When you look at something like a multicore processor, an approach like EMIB does not work so well because signals may have to cross several chips to get to the destination. One answer might seem to be to just use one big EMIB-type layer: a silicon interposer. This has two drawbacks. It’s expensive given that you need to make blank wafers and use them as glorified PCBs. A second drawback is that electrical signals cannot easily cross a lump of silicon that big. You either need active repeaters on the interposer or you redesign the I/O on the chips that sit on top. By this point, you might as well bite the bullet and design those I/O channels to work on the copper channels used on conventional packages.

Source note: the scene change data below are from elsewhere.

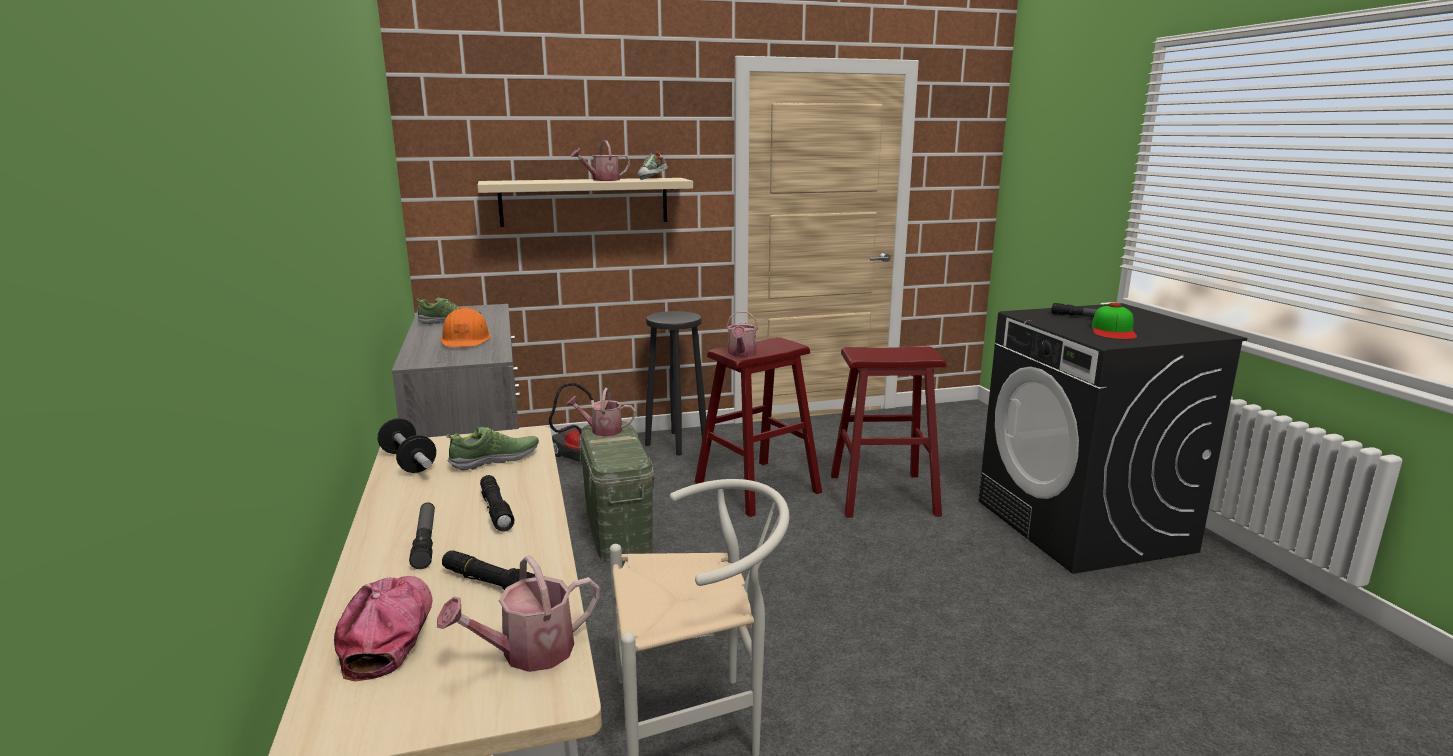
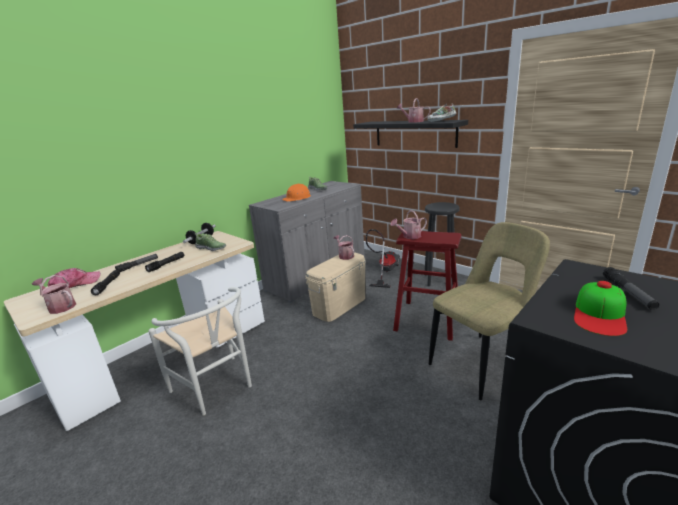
camera: 60 degrees right, 5 degrees up
(584, 201) = (414, 133): beige shelf -> black shelf
(617, 530) = (339, 305): green storage box -> beige storage box
(883, 494) = (483, 363): red stool -> beige chair
(1113, 331) = (600, 314): cap -> cap turned 45 degrees counterclockwise

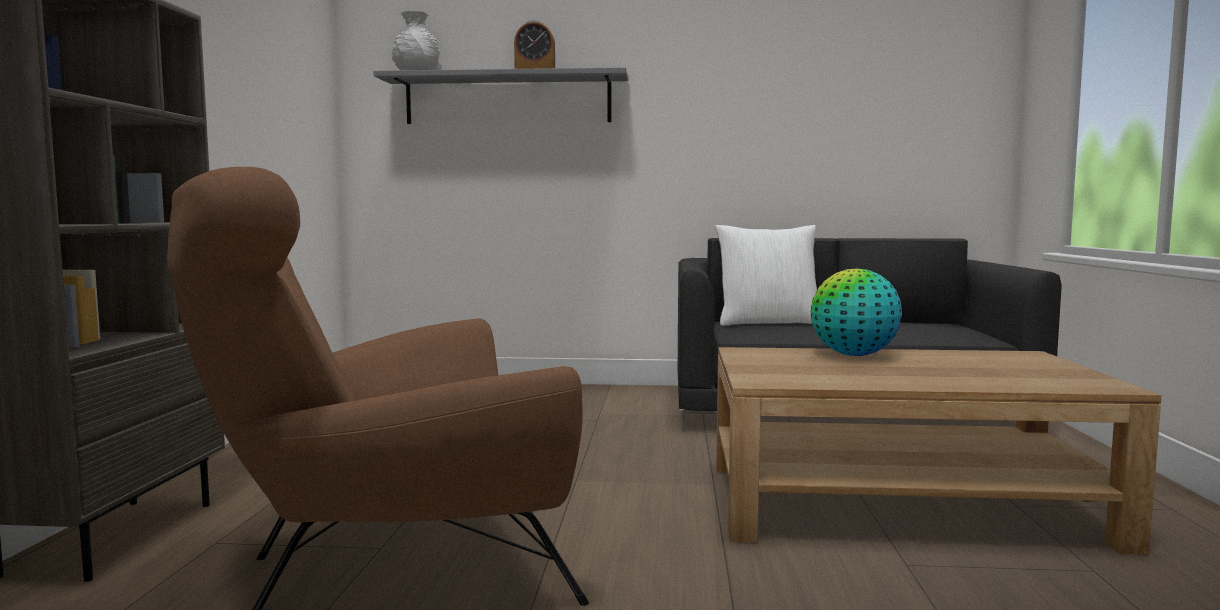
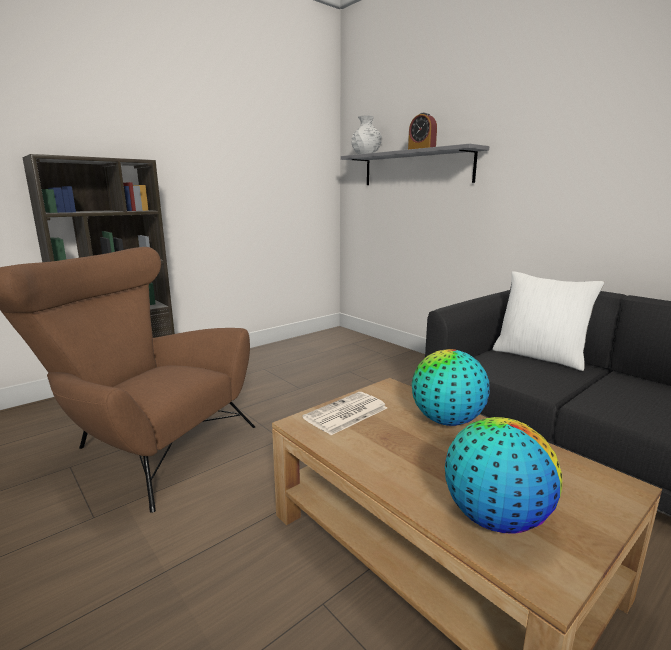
camera: 45 degrees right, 10 degrees up
(772, 369) = (345, 414): none -> newspaper
(1028, 379) = (494, 518): none -> globe

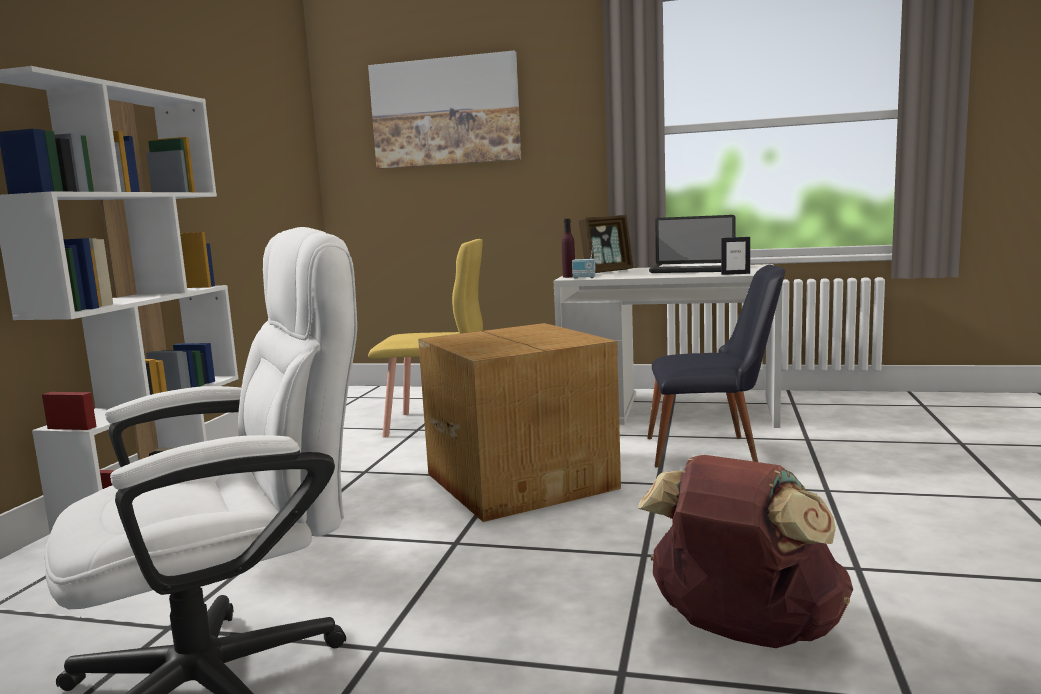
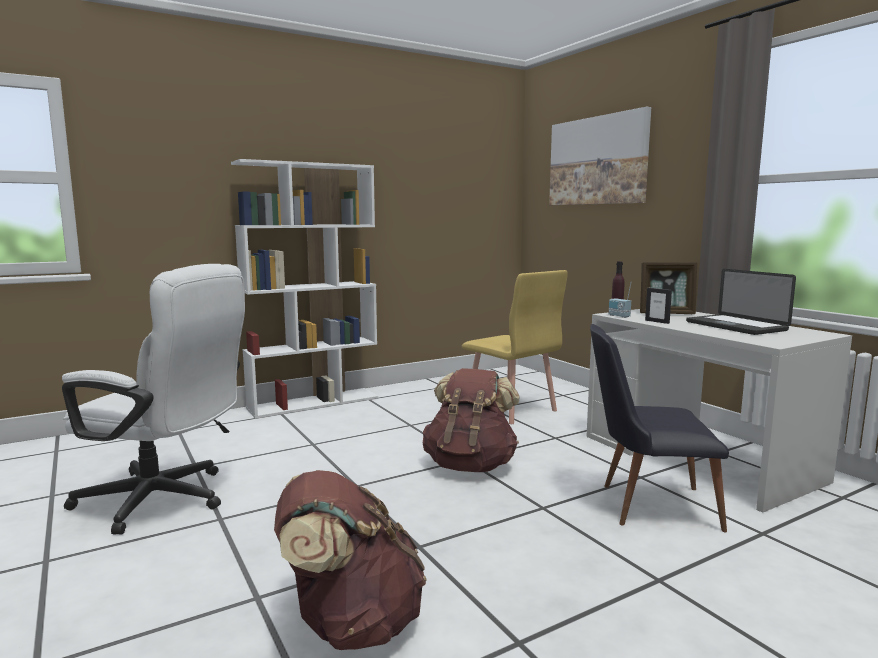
camera: 45 degrees right, 0 degrees up
(521, 480) = (470, 465): cardboard box -> brown backpack
(713, 451) = (646, 505): black chair -> black chair turned 135 degrees clockwise
(735, 274) = (743, 338): picture frame -> picture frame (657, 321)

That is more or less what AMD does.

Another problem is how much area these multichip packages take up. You could stack chips on top of each other, which is already a common approach in the processor-and-memory devices that go into mobile phones. This is only a cheap option if you have the wiring go around the outside and, again, design the I/O to cope with PCB-style routing. That increases power consumption. One way to avoid that is to drill holes through the chips themselves and use through-silicon vias (TSVs) to route signals from the bottom to the top. The bad news is that TSVs chew up a lot of area because they create stress around each little channel. And they are expensive. AI customers are looking to use a 3D-stacked memory format called HBM, but even they balk at the cost.

On top of these choices, chipmakers are faced with the problem of how to test their devices before they go into these more complex packages. Right now, the answer is they don’t. The kind of testing you can do before a device is packaged is pretty limited. If a chip is a dud, it will render the combo useless, but there isn’t a good way to tell for sure if it is a dud before it goes in. So they do a bit of basic screening and try to exploit techniques such as redundancy in the hope that any flaws are not complete chip killers.

These issues mean that packaging is becoming a much more important part of the picture and it will take some years before winners emerge. They will be those companies who can find a way to combine low cost with performance, perform effective pre-screening of the incoming devices and possibly find a way to come up with a less complex array of choices.